DC Edit | Only 2 states' can bring durable peace in Mideast
The lack of consensus among the participants of the virtual summit of the G-20 nations on supporting the two-state solution to end the Israeli-Palestine conflict points to the deep fissures in the international community despite the display of solidarity with the idea. They become starker given that the G-20 summit held in September in Delhi was able to agree on a joint statement on the deeply divisive Russian war in Ukraine but the same grouping is now unable to push a peace idea on the West Asian conflict. There is overwhelming support for the proposal, as Indian external affairs minister S. Jaishankar put it, but when it comes to the crux, there is little to cheer, despite Prime Minister Narendra Modi’s passionate pitch for a just solution.
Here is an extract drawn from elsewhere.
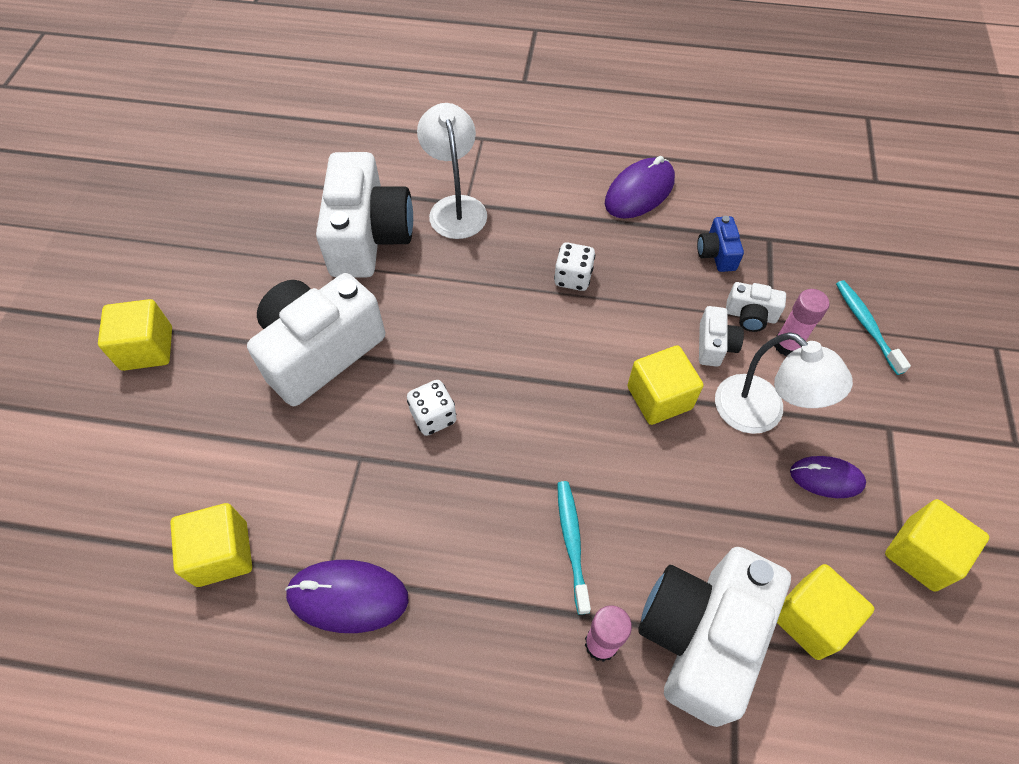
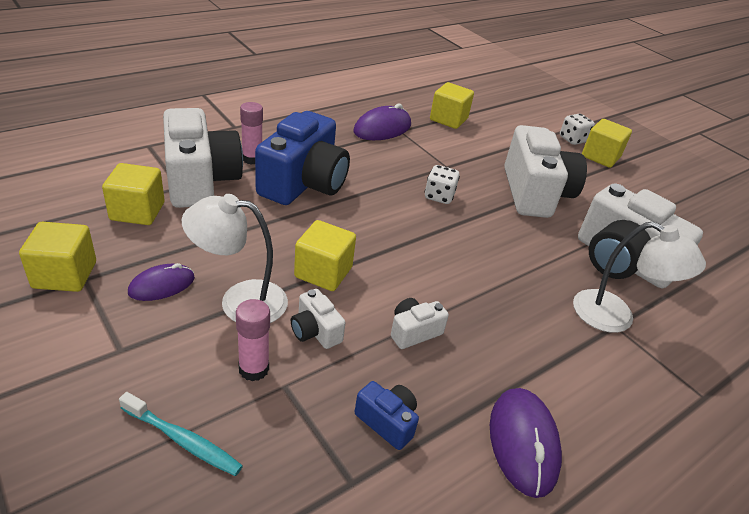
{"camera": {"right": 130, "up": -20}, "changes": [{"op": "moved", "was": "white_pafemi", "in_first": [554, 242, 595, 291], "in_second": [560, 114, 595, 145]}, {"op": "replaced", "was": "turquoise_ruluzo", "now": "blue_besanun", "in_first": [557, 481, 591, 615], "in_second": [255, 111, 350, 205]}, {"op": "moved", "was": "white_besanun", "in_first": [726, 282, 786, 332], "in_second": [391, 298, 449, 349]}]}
The two-state theory goes back to 1948 when Israel was established on the Palestinian land as per a United Nations resolution. The idea resurfaced in the form a UN resolution of 1967 which followed the Seven-Day War. The resolution had called for the “withdrawal of Israel armed forces from territories occupied in the recent conflict” and “termination of all claims or states of belligerency and respect for and acknowledgement of the sovereignty, territorial integrity and political independence of every state in the area and their right to live in peace within secure and recognised boundaries free from threats or acts of force”. The 1973 UN Resolution which underscored the “the realisation of the inalienable rights of the Palestinian people, primarily the right to self-determination” and called for the “withdrawal of Israel from the Palestinian territory occupied since 1967” essentially reflected the same solution. The Oslo Accords to which both Israel and Palestine Liberation Organisation agreed to also essentially reflected the same solution to the historical problem.
It appears that a section of the actors on both sides and their sponsors elsewhere are not serious about bringing peace in the region, leaving the people of Palestine and Israel under permanent threat of elimination and extinction. The hardliners, like in every conflict anywhere, would never want to compromise their positions.
The recent humanitarian pause and agreement to exchange hostages agreed to by both Israel and Hamas are a blip on the radar, and nothing more. Both Israel and Palestine have no dearth of friends in the comity of nations but none wants to exert enough pressure to once and for all end the violence and in such a way that the will of the international community reflected in the UN resolutions is implemented. It is a stage occupied by part-time actors who would, in their own interest, get on to the stage, play the role of peaceniks and go back to the green room. The G-20 is a forum that is made of powerful forces who have the diplomatic, economic and political wherewithal and leeway to end the problem. Their unwillingness to come to a consensus is a dampener for all those who wish for peace to return to West Asia.